Rabbi Nicole Auerbach writes, “There are [certain moments] in which it is possible to feel fear and reverence and awe in one single, combined inner experience.” Imagine standing on the very edge of an immense canyon and looking down into the vast expanse, while also appreciating the magnificent colors and rock striations, and also considering a time hundreds of thousands of years prior when the river on the canyon floor first began to carve out the chasm before you. “Wouldn’t one feel dread at the sheer drop into the yawning abyss, along with astonishment at the spectacular and colorful vista, and also a sense of awe at the divine majesty which permeates our magnificent world?” 
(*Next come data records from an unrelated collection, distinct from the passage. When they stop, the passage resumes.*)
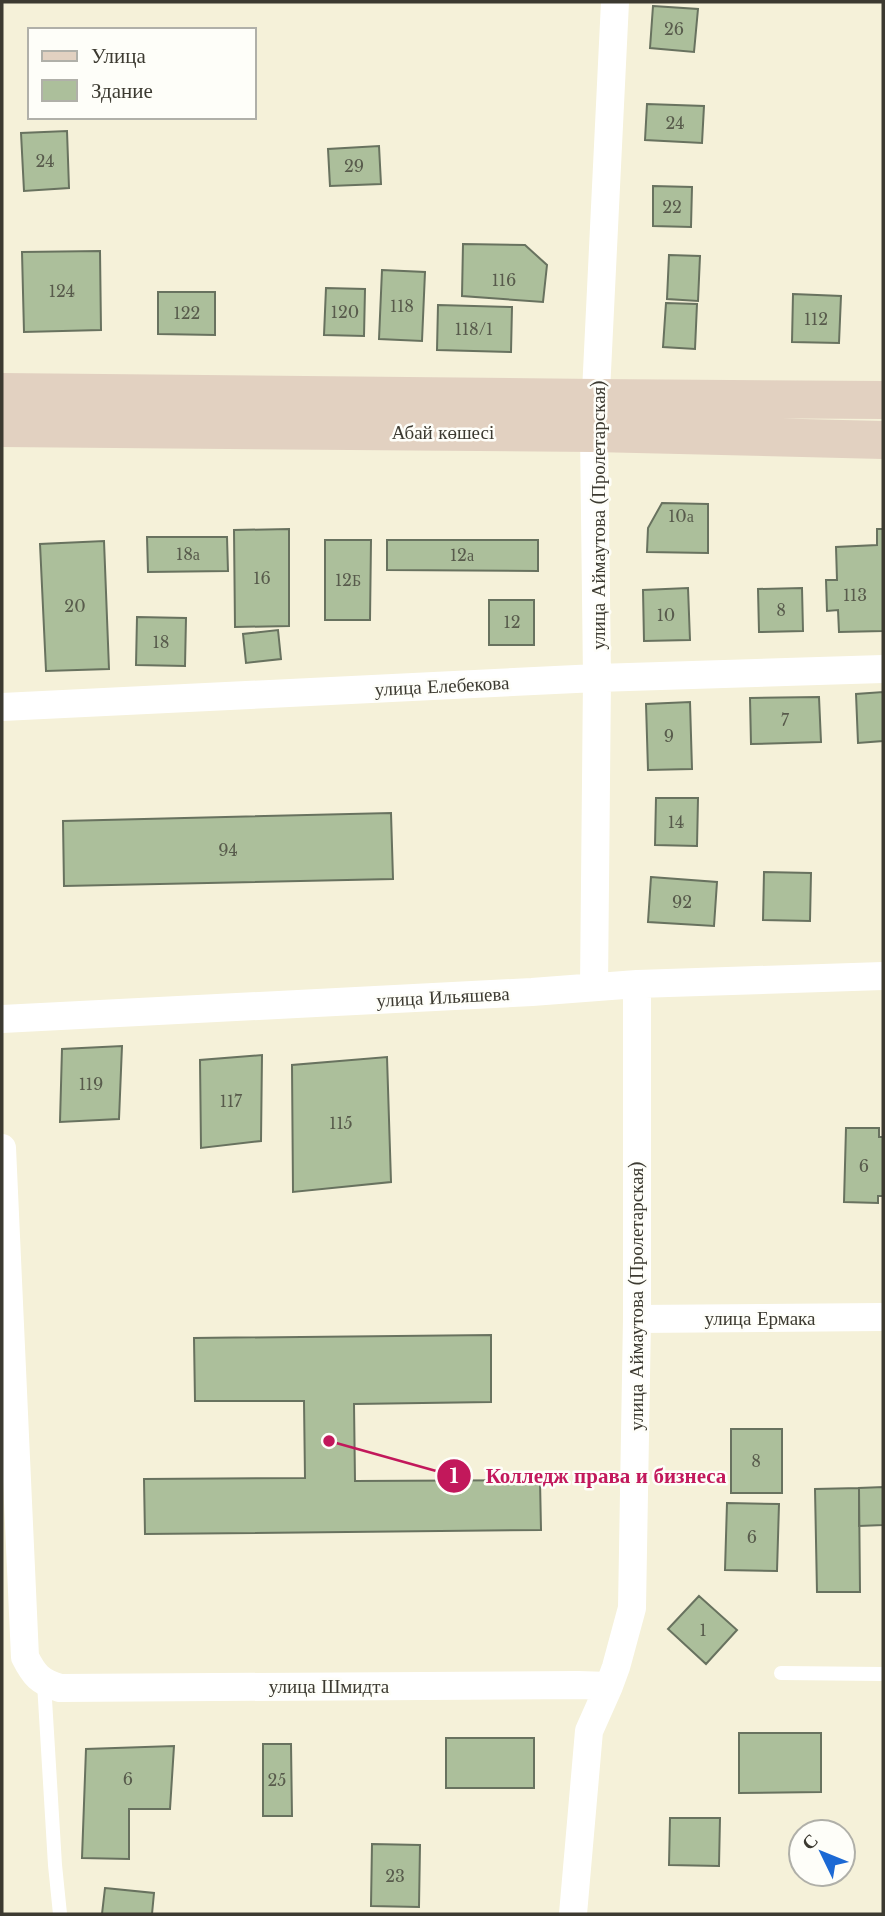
<svg xmlns="http://www.w3.org/2000/svg" width="885" height="1916" font-family="'Libre Baskerville',serif">
<style>
.building{fill:#acbf9b;stroke:#68725f;stroke-width:2}
.lines{fill:none;stroke-linecap:round;stroke-linejoin:round}
.lane{stroke:#fff;stroke-width:14}
.street{stroke:#fff;stroke-width:28}
.secondary{stroke:#e2d1c1;stroke-width:38}
.labels{text-anchor:middle;dominant-baseline:central;stroke-width:5;stroke-linejoin:round;paint-order:stroke}
.number-label{font-size:16px;fill:#585b4c}
.street-label{font-size:19px;fill:#3c3a31;stroke:#fefef9}
.leader{fill:none;stroke:#c2185b;stroke-width:2.5}
.callout-dot{fill:#c2185b;stroke:#fefef9;stroke-width:2.5}
.mark-label{font-size:21px;text-anchor:middle;font-weight:bold;fill:#fff}
.callout-label{font-size:21px;text-anchor:middle;font-weight:bold;fill:#c2185b;stroke:#fefef9;stroke-width:5;stroke-linejoin:round;paint-order:stroke}
</style>
<rect width="100%" height="100%" fill="#f5f1d9"/>
<path class="building" d="M 653,6 L 698,9 L 694,52 L 650,48 Z
M 647,104 L 704,106 L 702,143 L 645,140 Z
M 67,131 L 69,188 L 24,191 L 21,133 Z
M 379,146 L 381,184 L 330,186 L 328,149 Z
M 653,186 L 692,187 L 691,227 L 653,226 Z
M 463,244 L 525,245 L 547,265 L 543,302 L 462,296 Z
M 100,251 L 101,330 L 24,332 L 22,252 Z
M 669,255 L 700,256 L 698,301 L 667,299 Z
M 382,270 L 425,272 L 422,341 L 379,339 Z
M 326,288 L 365,289 L 364,336 L 324,335 Z
M 158,292 L 215,292 L 215,335 L 158,334 Z
M 793,294 L 841,296 L 839,343 L 792,342 Z
M 666,303 L 697,304 L 695,349 L 663,347 Z
M 438,305 L 512,307 L 511,352 L 437,350 Z
M 662,503 L 708,504 L 708,553 L 647,552 L 648,528 Z
M 289,529 L 289,626 L 235,627 L 234,530 Z
M 877,529 L 883,529 L 883,631 L 839,632 L 838,610 L 827,611 L 826,580 L 837,580 L 836,547 L 877,545 Z
M 147,537 L 227,537 L 228,571 L 148,572 Z
M 325,540 L 371,540 L 370,620 L 325,620 Z
M 387,540 L 538,540 L 538,571 L 387,570 Z
M 104,541 L 109,669 L 46,671 L 40,544 Z
M 688,588 L 690,640 L 644,641 L 643,590 Z
M 802,588 L 803,631 L 759,632 L 758,589 Z
M 489,600 L 534,600 L 534,645 L 489,645 Z
M 137,617 L 186,618 L 185,666 L 136,665 Z
M 278,630 L 281,659 L 246,663 L 243,634 Z
M 883,692 L 883,741 L 858,743 L 856,694 Z
M 819,697 L 821,742 L 751,744 L 750,698 Z
M 690,702 L 692,769 L 648,770 L 646,704 Z
M 656,798 L 698,798 L 697,846 L 655,845 Z
M 391,813 L 393,879 L 64,886 L 63,821 Z
M 764,872 L 811,873 L 810,921 L 763,920 Z
M 651,877 L 717,882 L 714,926 L 648,922 Z
M 122,1046 L 119,1119 L 60,1122 L 62,1049 Z
M 262,1055 L 261,1141 L 201,1148 L 200,1060 Z
M 387,1057 L 391,1182 L 293,1192 L 292,1065 Z
M 846,1128 L 879,1128 L 879,1137 L 883,1137 L 883,1196 L 878,1196 L 878,1203 L 844,1202 Z
M 491,1335 L 491,1402 L 354,1404 L 355,1481 L 540,1480 L 541,1530 L 145,1534 L 144,1479 L 305,1478 L 304,1401 L 195,1401 L 194,1338 Z
M 731,1429 L 782,1429 L 782,1493 L 731,1493 Z
M 883,1487 L 883,1525 L 859,1526 L 859,1488 Z
M 859,1488 L 860,1592 L 817,1592 L 815,1489 Z
M 727,1503 L 779,1504 L 777,1571 L 725,1570 Z
M 699,1596 L 737,1630 L 706,1664 L 668,1629 Z
M 739,1733 L 821,1733 L 821,1792 L 739,1793 Z
M 446,1738 L 534,1738 L 534,1788 L 446,1788 Z
M 263,1744 L 291,1744 L 292,1816 L 263,1816 Z
M 174,1746 L 170,1809 L 129,1809 L 129,1859 L 82,1858 L 86,1749 Z
M 670,1818 L 720,1818 L 719,1866 L 669,1865 Z
M 372,1844 L 420,1845 L 419,1907 L 371,1906 Z
M 105,1888 L 154,1893 L 152,1914 L 102,1914 Z"/>
<g class="lines">
<path class="lane" d="M 781,1673 L 883,1674
M 44,1683 L 55,1865 L 60,1914"/>
<path class="street" d="M 2,707 L 597,678 L 883,669
M 594,987 L 597,678 L 594,433 L 615,2
M 2,1019 L 532,992 L 637,984 L 883,976
M 2,1148 L 25,1657 C 34,1675 40,1682 60,1688 L 578,1685 L 609,1686 L 616,1667 L 632,1608 L 637,1319 L 637,984
M 637,1319 L 883,1317
M 573,1914 L 589,1731 L 609,1686"/>
<path class="secondary" d="M 2,392 L 597,398 L 883,400
M 2,428 L 594,433 L 883,440"/>
</g>
<g class="labels">
<g class="number-label">
<text x="674" y="29">26</text>
<text x="675" y="123">24</text>
<text x="45" y="161">24</text>
<text x="354" y="166">29</text>
<text x="672" y="207">22</text>
<text x="504" y="280">116</text>
<text x="62" y="291">124</text>
<text x="402" y="306">118</text>
<text x="345" y="312">120</text>
<text x="187" y="313">122</text>
<text x="816" y="319">112</text>
<text x="474" y="329">118/1</text>
<text x="681" y="516">10а</text>
<text x="188" y="554">18а</text>
<text x="462" y="555">12а</text>
<text x="262" y="578">16</text>
<text x="348" y="580">12Б</text>
<text x="855" y="595">113</text>
<text x="75" y="606">20</text>
<text x="781" y="610">8</text>
<text x="666" y="615">10</text>
<text x="512" y="622">12</text>
<text x="161" y="642">18</text>
<text x="785" y="720">7</text>
<text x="669" y="736">9</text>
<text x="676" y="822">14</text>
<text x="228" y="850">94</text>
<text x="682" y="902">92</text>
<text x="91" y="1084">119</text>
<text x="231" y="1101">117</text>
<text x="341" y="1123">115</text>
<text x="864" y="1166">6</text>
<text x="756" y="1461">8</text>
<text x="752" y="1537">6</text>
<text x="703" y="1630">1</text>
<text x="128" y="1779">6</text>
<text x="277" y="1780">25</text>
<text x="395" y="1876">23</text>
</g>
<g class="street-label">
<text x="443" y="432">Абай көшесі</text>
<text transform="translate(598 515) rotate(-90)">улица Аймаутова (Пролетарская)</text>
<text transform="translate(442 686) rotate(-3)">улица Елебекова</text>
<text transform="translate(443 997) rotate(-3)">улица Ильяшева</text>
<text transform="translate(636 1296) rotate(-90)">улица Аймаутова (Пролетарская)</text>
<text x="760" y="1318">улица Ермака</text>
<text x="329" y="1686">улица Шмидта</text>
</g>
</g>
<path class="leader" d="M329 1441L454 1476"/>
<g class="callout-dot">
<circle cx="329" cy="1441" r="7"/>
<circle cx="454" cy="1476" r="18"/>
</g>
<g class="mark-label">
<text x="454" y="1483">1</text>
</g>
<g class="callout-label">
<text x="606" y="1483">Колледж права и бизнеса</text>
</g>
<rect width="885" height="1916" fill="none" stroke="#3c3a31" stroke-width="7"/>
<rect x="28" y="28" width="228" height="91" fill="#fefef9" stroke="#b0b0a9" stroke-width="2"/>
<rect x="42" y="51" width="35" height="10" fill="#e2d1c1" stroke="#b0b0a9" stroke-width="2"/>
<text x="91" y="63" font-size="21" fill="#3c3a31">Улица</text>
<rect x="42" y="80" width="35" height="21" fill="#acbf9b" stroke="#b0b0a9" stroke-width="2"/>
<text x="91" y="98" font-size="21" fill="#3c3a31">Здание</text>
<g transform="translate(822 1853) rotate(313)"><circle r="33" fill="#fefef9" stroke="#b0b0a9" stroke-width="2"/>
<path d="M0-5L12 26L0 18L-12 26Z" fill="#1c69d4"/>
<text y="-10" font-size="19" font-weight="bold" text-anchor="middle" fill="#3c3a31">С</text>
</g>
</svg>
Certain situations or experiences in our lives readily evoke this multi-faceted sense of awe without any personal effort. However, it is also possible to cultivate the capacity to experience awe in our daily lives, not by seeking out the spectacular but by learning to see the spectacular in everything. During the month of Elul, these final weeks and days prior to the start of a New Year provide us an ideal window of time in which to train our hearts and souls to be open to these awesome possibilities.
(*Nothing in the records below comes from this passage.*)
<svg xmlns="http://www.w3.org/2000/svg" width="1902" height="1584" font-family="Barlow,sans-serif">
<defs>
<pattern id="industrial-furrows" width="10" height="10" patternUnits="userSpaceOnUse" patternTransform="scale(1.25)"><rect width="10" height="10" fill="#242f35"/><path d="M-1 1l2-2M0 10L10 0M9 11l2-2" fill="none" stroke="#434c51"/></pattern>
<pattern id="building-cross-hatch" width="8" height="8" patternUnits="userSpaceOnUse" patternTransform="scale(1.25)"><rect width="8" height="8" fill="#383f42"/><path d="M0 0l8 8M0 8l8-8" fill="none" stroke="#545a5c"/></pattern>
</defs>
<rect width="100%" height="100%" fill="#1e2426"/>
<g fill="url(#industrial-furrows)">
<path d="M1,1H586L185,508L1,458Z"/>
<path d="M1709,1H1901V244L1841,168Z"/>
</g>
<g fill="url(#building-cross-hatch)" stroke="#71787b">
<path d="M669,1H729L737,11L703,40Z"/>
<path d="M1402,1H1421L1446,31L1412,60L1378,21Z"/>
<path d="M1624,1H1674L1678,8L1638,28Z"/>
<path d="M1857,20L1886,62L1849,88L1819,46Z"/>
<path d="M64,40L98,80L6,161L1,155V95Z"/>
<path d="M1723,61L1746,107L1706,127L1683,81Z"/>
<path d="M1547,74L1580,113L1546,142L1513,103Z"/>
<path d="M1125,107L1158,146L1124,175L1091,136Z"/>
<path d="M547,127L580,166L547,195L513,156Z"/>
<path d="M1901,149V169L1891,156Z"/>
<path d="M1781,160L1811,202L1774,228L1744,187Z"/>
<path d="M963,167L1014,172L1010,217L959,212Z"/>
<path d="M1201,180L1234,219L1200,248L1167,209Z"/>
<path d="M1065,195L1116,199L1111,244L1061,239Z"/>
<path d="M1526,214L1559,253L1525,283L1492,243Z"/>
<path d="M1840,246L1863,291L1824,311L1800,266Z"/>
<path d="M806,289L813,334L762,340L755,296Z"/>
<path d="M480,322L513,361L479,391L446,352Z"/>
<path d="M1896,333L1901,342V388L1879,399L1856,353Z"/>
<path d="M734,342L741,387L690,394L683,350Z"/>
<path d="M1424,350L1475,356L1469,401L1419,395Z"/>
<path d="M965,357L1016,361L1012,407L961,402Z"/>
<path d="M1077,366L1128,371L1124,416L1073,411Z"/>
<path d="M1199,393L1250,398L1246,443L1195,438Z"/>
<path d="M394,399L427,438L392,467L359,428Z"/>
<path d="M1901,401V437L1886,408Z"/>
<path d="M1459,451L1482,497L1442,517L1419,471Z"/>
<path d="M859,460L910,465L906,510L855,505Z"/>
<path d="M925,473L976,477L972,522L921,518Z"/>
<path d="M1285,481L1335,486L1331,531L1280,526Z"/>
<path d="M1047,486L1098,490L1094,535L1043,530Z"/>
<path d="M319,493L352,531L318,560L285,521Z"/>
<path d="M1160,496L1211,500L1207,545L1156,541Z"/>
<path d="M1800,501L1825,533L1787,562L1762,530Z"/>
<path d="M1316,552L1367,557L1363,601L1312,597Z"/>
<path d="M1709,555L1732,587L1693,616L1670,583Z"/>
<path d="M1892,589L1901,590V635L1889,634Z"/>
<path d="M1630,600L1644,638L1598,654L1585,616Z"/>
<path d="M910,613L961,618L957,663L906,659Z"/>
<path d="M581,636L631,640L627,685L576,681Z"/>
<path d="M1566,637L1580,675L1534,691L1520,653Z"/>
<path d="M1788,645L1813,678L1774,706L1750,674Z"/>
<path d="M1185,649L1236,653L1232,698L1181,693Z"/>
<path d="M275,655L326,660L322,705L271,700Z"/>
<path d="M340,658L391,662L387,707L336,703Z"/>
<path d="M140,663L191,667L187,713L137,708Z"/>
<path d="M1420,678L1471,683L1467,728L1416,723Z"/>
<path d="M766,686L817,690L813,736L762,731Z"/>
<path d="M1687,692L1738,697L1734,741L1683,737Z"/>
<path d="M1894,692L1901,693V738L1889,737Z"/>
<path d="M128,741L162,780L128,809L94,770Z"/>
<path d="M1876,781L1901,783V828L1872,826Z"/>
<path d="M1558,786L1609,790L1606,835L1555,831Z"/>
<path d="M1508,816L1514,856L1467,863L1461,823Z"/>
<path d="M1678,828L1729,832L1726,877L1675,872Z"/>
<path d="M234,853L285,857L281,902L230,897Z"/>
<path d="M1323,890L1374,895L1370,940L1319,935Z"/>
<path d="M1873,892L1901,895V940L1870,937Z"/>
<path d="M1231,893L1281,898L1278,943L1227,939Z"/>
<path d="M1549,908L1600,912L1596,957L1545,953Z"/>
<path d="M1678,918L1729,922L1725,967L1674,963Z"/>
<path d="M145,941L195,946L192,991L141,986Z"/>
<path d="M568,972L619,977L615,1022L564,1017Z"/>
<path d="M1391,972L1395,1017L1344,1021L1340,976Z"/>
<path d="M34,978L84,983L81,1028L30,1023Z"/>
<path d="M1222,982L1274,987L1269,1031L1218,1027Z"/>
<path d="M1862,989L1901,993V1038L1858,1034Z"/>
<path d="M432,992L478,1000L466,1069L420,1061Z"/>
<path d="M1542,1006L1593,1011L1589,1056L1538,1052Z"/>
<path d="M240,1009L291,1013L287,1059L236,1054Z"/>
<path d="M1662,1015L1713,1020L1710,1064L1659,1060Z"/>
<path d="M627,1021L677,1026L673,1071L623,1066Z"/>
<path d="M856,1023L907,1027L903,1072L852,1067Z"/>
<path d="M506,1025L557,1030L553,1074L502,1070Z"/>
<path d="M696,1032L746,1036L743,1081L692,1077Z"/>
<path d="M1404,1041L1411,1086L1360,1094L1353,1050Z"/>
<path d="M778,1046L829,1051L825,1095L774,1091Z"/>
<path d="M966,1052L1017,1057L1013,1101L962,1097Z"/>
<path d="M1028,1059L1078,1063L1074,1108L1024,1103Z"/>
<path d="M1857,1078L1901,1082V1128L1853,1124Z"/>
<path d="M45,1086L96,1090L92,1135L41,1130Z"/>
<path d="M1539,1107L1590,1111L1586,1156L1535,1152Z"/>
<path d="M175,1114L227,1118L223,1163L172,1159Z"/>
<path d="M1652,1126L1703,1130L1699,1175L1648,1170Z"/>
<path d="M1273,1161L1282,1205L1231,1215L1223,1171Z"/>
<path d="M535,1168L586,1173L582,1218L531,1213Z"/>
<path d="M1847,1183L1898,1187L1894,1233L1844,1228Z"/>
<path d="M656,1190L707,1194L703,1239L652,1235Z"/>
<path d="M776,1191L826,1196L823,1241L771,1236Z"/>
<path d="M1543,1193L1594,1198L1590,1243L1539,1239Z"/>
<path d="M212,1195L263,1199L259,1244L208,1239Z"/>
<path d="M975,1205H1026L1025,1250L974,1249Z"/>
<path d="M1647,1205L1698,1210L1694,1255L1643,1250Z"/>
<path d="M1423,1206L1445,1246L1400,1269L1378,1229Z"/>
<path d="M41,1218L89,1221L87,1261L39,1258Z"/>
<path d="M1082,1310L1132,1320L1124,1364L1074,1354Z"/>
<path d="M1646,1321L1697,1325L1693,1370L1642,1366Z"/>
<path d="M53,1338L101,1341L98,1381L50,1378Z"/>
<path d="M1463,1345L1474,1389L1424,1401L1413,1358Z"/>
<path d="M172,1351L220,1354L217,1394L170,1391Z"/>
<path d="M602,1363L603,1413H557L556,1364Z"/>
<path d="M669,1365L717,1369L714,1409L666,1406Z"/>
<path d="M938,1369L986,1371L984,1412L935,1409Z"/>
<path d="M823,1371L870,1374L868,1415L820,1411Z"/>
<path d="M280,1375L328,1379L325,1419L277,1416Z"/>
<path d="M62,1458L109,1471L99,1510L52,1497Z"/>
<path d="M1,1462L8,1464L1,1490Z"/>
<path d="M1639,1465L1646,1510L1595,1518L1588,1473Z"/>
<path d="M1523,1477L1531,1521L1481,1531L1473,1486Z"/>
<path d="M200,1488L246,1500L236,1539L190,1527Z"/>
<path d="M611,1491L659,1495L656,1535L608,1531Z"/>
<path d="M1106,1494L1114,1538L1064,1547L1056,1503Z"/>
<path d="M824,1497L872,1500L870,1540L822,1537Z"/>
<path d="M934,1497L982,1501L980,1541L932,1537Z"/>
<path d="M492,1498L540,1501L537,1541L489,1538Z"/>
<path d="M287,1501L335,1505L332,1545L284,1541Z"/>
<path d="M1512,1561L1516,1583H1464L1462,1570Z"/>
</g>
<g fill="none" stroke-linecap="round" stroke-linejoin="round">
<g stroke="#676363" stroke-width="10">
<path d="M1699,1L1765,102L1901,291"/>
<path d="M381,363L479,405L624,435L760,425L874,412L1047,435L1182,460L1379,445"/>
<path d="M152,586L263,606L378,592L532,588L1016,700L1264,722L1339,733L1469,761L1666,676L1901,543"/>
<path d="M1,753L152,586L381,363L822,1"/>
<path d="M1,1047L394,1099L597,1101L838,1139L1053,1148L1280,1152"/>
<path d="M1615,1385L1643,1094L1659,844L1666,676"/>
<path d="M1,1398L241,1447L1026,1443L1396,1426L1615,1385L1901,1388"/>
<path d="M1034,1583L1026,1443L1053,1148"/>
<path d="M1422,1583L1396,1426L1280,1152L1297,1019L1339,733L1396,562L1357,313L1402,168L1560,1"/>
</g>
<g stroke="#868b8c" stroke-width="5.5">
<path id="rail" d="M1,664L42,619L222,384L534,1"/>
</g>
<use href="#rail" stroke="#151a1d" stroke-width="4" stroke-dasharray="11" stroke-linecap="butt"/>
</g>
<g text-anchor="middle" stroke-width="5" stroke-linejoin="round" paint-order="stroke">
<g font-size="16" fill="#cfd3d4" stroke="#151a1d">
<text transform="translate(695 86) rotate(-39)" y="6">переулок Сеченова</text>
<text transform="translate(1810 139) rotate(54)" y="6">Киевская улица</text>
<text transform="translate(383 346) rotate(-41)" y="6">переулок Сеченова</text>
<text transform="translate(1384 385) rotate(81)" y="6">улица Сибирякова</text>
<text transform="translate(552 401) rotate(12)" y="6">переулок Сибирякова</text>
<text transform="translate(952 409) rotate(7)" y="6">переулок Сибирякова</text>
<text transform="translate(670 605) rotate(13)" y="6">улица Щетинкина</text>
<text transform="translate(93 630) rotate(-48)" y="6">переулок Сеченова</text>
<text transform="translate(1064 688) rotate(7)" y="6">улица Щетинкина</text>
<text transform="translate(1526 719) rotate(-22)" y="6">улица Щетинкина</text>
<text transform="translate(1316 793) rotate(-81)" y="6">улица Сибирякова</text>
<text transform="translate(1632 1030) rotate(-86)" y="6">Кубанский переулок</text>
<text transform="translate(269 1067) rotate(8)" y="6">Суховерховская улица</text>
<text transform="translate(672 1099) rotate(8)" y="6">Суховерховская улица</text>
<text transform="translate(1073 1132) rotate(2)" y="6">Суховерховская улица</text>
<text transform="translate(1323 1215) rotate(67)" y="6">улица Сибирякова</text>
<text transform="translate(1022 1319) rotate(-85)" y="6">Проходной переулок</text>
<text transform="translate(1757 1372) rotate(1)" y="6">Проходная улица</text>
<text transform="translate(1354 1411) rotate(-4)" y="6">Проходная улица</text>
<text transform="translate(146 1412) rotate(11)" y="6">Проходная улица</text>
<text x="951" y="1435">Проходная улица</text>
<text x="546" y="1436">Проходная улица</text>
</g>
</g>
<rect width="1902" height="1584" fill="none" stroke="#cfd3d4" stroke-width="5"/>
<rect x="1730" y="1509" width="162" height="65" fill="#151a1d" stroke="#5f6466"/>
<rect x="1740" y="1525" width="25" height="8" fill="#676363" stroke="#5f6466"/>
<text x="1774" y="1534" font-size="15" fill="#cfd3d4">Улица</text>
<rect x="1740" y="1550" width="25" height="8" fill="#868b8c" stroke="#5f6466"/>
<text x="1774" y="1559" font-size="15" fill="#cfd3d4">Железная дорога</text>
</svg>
In his book This is Real and You are Completely Unprepared, Rabbi Alan Lew writes, “We remember that on Rosh Hashanah, we ‘will stand before God.’  What will God see on that day? What will you see or experience?” These days of spiritual preparation are intended to remind us that we can experience a good deal more awe than we ordinarily might, but only to the degree that we are truly awake, only in proportion to the time and energy we devote to our personal spiritual awareness and growth. As the shofar sounds throughout the month of Elul, may it open our hearts to the possibility and experience of awe in our lives.